Page-level text extractions:

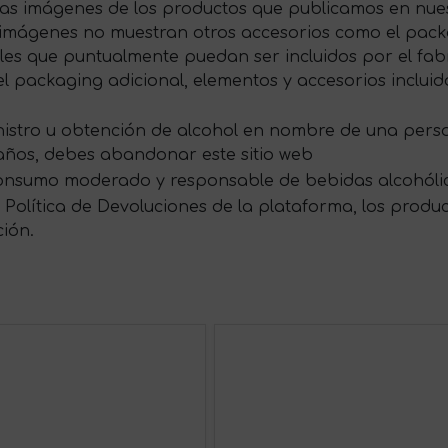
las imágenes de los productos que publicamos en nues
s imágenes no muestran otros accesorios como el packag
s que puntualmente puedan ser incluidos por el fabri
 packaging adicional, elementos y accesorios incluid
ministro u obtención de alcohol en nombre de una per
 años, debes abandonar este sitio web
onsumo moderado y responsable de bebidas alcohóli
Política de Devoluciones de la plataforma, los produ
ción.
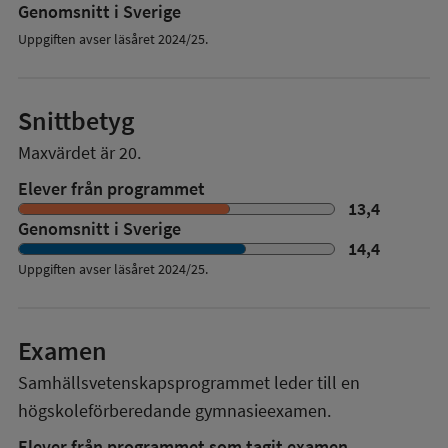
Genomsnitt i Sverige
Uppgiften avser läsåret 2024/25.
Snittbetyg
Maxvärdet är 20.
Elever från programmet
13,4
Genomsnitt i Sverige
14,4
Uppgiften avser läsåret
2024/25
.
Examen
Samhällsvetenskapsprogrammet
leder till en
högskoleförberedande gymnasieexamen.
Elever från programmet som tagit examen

---

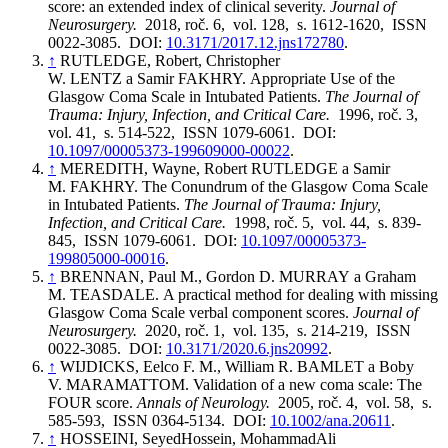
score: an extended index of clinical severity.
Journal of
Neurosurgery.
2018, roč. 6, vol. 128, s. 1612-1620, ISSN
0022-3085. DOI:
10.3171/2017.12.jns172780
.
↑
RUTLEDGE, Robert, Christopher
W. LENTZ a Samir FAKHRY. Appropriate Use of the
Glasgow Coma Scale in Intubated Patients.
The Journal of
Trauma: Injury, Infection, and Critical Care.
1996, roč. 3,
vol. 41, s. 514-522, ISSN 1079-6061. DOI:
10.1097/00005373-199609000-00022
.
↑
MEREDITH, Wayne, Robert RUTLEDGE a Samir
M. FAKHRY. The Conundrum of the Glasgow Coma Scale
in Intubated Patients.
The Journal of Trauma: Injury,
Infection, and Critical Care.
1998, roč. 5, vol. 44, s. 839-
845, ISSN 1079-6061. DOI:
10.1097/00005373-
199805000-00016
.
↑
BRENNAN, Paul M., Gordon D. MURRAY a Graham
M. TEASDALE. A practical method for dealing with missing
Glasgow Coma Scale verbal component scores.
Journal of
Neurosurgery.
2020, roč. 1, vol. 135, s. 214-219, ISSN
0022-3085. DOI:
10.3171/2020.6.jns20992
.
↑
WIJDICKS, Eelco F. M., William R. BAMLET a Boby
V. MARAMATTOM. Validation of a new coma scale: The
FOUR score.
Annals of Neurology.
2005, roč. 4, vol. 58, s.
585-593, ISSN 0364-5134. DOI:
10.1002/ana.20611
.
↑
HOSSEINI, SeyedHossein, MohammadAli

#### [Problem requirements]
Your task is to find each line in the entries that contains the string "Patients" and copy it.

#### [Output]
Glasgow Coma Scale in Intubated Patients.
in Intubated Patients.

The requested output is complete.